Exercise :
We toss two dices. Let $X$ be the indication of the result of the first one and $Y$ the indication of the result of the second one. If $S=X+Y$, find the following :
(a) The probability mass function $p(s_j)$ of the random variable $S$.
(b) The mean value $E[S]$ of the random variable $S$.
(c) The variance $V[S]$ of the random variable $S$.
Attempt :
(a)
So, $S$ is the summation of the indications of the two dices, which means that the value of $S$ will rely in $[2,12]$, which is obvious. How would one continue to finding the probability mass function though ?

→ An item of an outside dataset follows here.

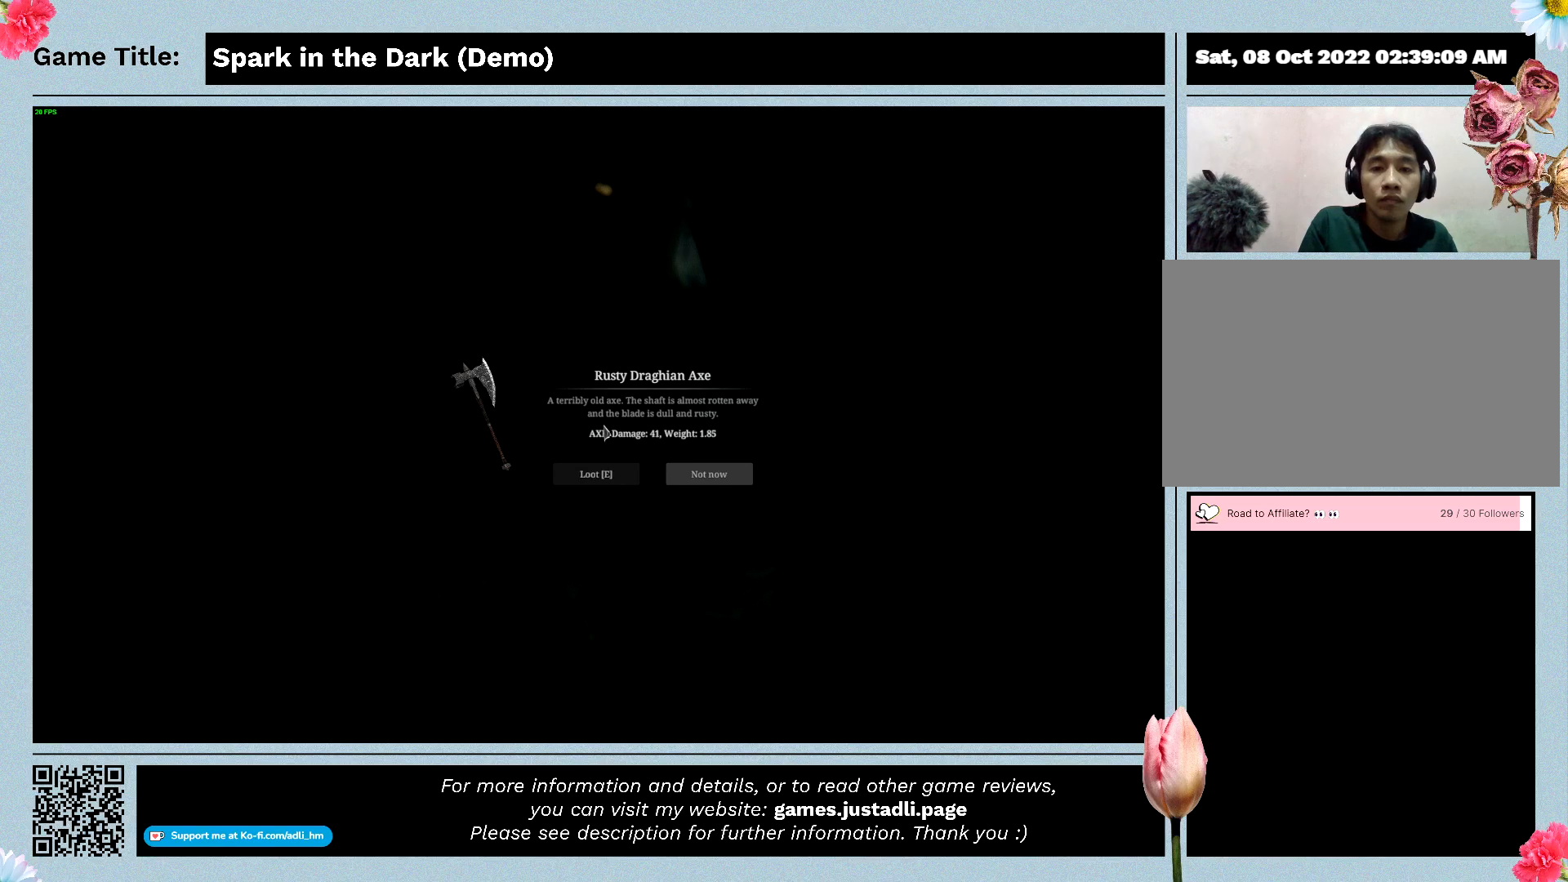
{"keys": [], "events": []}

For (b) and (c), I do not know how to continue (I think you need (a) for those as well).
This is not a homework question, as it is an exam question which I'm trying to figure out in order for the upcoming semester tests. I would really appreciate any help on understanding the problem and the questions asked.
Hint:
The pdf of $X$ (or Y) is a uniform distribution on support set $\{1,2,3,4,5,6\}$ so the distribution of $S$ using convolution operator over its support set $\{2,3,4,5,6,7,8,9,10,11,12\}$ is $$\dfrac{1}{36},\dfrac{2}{36},\dfrac{3}{36},\dfrac{4}{36},\dfrac{5}{36},\dfrac{6}{36},\dfrac{5}{36},\dfrac{4}{36},\dfrac{3}{36},\dfrac{2}{36},\dfrac{1}{36}$$Can you finish now?